Meine beiden Mädels (13 und 16) haben sich bereits letztes Jahr dafür ausgesprochen, nicht mehr bei ihrer Mutter sondern bei meiner Lebensgefährtin und mir wohnen zu wollen.
Der Umzug der Kleinen hat dann Ende Januar stattgefunden, die Große befindet sich bis Ende Juni auf einem Auslandsjahr und will danach auch sofort zu uns.

Ich befinde mich also in der für mich neuen Situation, vom Unterhaltszahler zum Unterhaltsempfänger zu mutieren.

Die Situation wird durch diverse Dinge verkompliziert:

1. Es gibt noch einen kleinen Halbbruder (knapp 5 Jahre) von einem anderen Vater. Die Kindesmutter erhält auch Unterhalt für ihn.
2. Die Ex ist mittlerweile in Vollzeit berufstätig. Da sie schon um 6.30 Uhr ihren Dienst antritt, wird der Kleine morgens zu einer Tagesmutter gebracht, die ihn bis zum Kindergartenbeginn betreut und auch zum Kindergarten bringt.
3. Durch den Umzug meiner jüngeren Tochter ist meine Ex-Frau gezwungen, sich eine neue Wohnung zu suchen, da sie in ihrem sozial geförderten Mietshaus mit nur noch zwei bzw. ab Juli einem Kind die Voraussetzungen nicht mehr erfüllt, dort wohnen bleiben zu können.

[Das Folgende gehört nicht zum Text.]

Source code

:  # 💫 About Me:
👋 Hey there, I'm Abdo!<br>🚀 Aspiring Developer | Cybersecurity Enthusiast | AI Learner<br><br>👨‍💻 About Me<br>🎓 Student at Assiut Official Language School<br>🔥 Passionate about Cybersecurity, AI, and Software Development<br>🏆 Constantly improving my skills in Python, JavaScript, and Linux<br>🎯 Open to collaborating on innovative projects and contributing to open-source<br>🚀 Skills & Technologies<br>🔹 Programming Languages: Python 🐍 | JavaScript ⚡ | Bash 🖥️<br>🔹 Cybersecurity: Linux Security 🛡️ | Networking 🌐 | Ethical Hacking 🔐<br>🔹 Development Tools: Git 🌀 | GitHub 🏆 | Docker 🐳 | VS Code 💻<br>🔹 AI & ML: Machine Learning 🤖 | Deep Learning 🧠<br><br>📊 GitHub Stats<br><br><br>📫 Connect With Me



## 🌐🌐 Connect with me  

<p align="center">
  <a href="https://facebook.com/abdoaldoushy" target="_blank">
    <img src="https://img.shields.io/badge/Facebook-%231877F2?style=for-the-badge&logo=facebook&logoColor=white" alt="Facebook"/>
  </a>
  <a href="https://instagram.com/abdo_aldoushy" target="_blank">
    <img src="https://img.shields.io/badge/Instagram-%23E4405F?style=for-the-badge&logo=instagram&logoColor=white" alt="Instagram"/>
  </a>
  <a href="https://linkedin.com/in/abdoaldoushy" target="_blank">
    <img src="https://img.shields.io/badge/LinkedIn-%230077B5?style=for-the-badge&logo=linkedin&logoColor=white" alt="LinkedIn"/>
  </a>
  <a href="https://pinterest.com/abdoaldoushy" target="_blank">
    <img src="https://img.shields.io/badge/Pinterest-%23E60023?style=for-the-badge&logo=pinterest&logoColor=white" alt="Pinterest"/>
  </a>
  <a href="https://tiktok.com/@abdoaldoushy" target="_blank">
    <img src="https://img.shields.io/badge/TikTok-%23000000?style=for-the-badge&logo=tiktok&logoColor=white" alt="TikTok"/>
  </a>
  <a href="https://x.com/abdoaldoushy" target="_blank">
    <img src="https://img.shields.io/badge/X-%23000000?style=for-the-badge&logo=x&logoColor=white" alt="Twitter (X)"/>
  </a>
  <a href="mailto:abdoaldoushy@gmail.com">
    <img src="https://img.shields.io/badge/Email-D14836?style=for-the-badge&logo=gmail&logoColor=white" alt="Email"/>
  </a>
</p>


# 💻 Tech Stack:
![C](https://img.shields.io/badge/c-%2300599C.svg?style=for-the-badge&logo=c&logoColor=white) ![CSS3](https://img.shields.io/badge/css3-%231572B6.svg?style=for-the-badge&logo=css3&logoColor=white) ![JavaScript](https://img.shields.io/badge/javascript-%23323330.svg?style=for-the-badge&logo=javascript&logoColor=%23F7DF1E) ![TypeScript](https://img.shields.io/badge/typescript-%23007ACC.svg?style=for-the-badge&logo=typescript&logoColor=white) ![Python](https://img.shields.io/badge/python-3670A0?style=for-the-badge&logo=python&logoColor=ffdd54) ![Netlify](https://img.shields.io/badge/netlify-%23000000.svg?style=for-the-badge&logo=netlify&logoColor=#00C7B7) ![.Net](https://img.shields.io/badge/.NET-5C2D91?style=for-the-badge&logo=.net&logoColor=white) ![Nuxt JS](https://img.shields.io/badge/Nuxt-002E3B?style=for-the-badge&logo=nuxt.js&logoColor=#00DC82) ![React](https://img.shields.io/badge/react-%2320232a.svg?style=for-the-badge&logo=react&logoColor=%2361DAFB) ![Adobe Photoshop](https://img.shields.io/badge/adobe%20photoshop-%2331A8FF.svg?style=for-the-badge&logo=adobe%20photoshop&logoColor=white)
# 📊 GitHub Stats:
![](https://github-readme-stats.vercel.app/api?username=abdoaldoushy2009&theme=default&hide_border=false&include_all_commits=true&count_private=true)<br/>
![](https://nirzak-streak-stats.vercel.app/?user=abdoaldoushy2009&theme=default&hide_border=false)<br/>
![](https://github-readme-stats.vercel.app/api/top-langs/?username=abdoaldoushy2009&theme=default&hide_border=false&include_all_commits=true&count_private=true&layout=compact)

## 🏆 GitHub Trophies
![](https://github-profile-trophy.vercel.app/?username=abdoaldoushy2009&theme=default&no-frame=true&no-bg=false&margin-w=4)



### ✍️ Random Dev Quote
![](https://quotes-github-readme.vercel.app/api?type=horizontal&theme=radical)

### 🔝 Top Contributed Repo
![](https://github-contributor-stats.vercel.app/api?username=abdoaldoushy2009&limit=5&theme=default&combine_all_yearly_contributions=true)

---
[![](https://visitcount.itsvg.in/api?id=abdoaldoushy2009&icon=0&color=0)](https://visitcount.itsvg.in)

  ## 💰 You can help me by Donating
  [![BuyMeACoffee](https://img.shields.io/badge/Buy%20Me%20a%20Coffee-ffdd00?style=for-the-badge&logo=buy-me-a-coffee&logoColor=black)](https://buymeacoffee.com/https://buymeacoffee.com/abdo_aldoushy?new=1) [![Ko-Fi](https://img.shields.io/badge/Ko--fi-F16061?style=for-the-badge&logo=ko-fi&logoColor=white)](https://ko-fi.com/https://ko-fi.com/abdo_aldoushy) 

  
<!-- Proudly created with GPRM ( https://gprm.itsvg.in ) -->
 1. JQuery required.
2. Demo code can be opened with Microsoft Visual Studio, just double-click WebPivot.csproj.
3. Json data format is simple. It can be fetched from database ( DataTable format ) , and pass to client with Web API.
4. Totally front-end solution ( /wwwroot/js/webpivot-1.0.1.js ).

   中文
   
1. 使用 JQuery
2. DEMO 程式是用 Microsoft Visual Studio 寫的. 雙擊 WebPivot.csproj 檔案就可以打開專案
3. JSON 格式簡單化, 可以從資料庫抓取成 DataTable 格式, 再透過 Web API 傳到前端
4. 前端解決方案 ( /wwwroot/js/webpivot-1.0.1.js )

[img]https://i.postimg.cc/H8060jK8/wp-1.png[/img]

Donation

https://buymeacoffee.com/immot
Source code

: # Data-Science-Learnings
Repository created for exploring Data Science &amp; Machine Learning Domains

Sie hat auch schon eine neue Wohnung gefunden.
3. Obwohl meine große Tochter die letzten 10 Monate dank des Auslandsaufenthalts faktisch gar nicht von meiner Ex betreut wird, habe ich den Unterhalt für sie weiter gezahlt.
4. Naturgemäß war meine Ex schon mit dem Umzug der Kleinen nicht einverstanden. Es gab mehrere Termine beim Jugendamt und einen Versuch ihrerseits, die Kleine per einstweiliger Verfügung wieder zu sich zurück zu holen. Das Amtsgericht hat dem aber nicht stattgegeben und das Jugendamt sieht ebenfalls keine Veranlassung für einen Wechsel zurück. Das hat sie sich natürlich anders vorgestellt, die Stimmung ist also zur Zeit nicht gerade die Beste.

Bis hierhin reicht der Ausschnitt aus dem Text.